Un nouveau genre de tourisme soulève des critiques en Syrie

Un nouveau genre de tourisme soulève des critiques en Syrie

Alors que la Syrie entre dans sa neuvième année de guerre, un nouveau type de tourisme
international soulève de nombreuses questions.

La recherche de sensations fortes


Alors que 500 000 personnes ont été tuées au cours de la guerre toujours en cours et que
plus de 11 millions de Syriens ont fui leurs maisons, des touristes viennent dans les ruines
du pays chercher des sensations fortes.


Malgré les conseils opposés de presque tous les gouvernements du monde, le voyage en
Syrie semble faire des adeptes. Quelques agences de tourisme et blogueurs spécialisés
dans les voyages «extrêmes» proposent des formules sur-mesure, avec des «excursions
dans les villages détruits» ou des visites archéologiques dans «Palmyre après Isis» ou de
faire l’expérience «de la nouvelle vie nocturne de Damas».

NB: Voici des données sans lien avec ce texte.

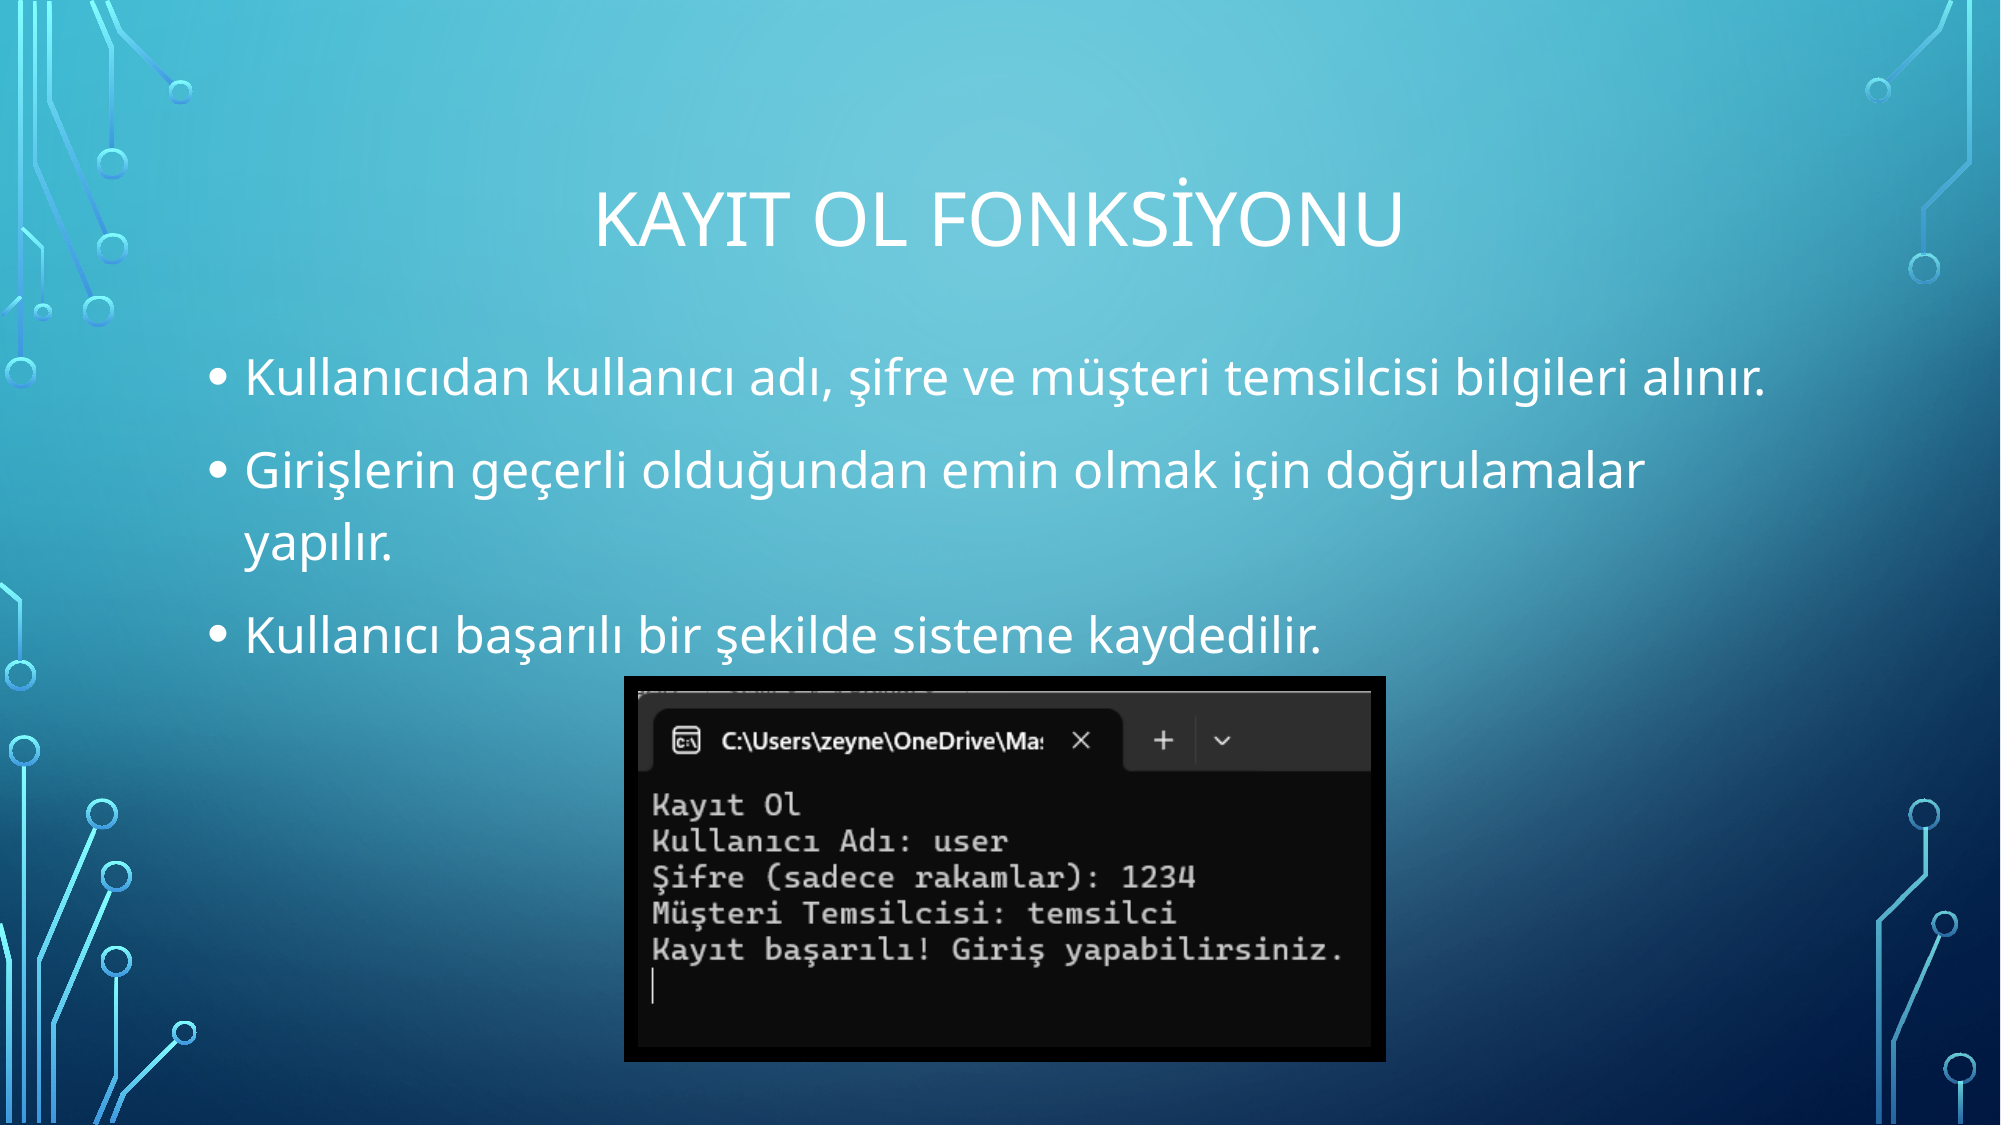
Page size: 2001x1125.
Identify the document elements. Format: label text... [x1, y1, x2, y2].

Des circuits d’une semaine sont proposés dans la vieille ville de Damas, au Krak des
Chevaliers, un site du 11e siècle près de Homs, ou à Palmyre dans le désert de l’Est. Tous
ces sites ont été touchés par des attaques de l’État Islamique depuis 2017.


Visiter des endroits associés à la mort et à la tragédie serait une nouvelle tendance du
tourisme contemporain. Cependant, le tourisme dans un pays encore en guerre est un
phénomène récent qui a pu se développer à travers les médias sociaux et ses
influenceurs en quête de destinations interdites ou d’une liste exhaustive des 195 pays du
globe enfin visités.

Un pays toujours en souffrance


Des entreprises de tourisme chinoises, russes, mais aussi des blogueurs européens
spécialisés vendent à prix d’or des «expériences uniques» désormais fortement critiquées
par les syriens qui gardent conscience du fait que la guerre n’est pas terminée et que la
souffrance est partout dans le pays et au-delà.


Les Syriens demandent aux visiteurs de ne pas banaliser leurs relations avec le régime de
Bashar al-Assad par le tourisme. Selon certains Syriens, ces voyages permettraient au
régime de se blanchir des atrocités commises envers la population syrienne et créeraient
un décalage douloureux avec la réalité des populations déplacées qui, quand à elles, ne
pourront jamais rentrer dans leur pays.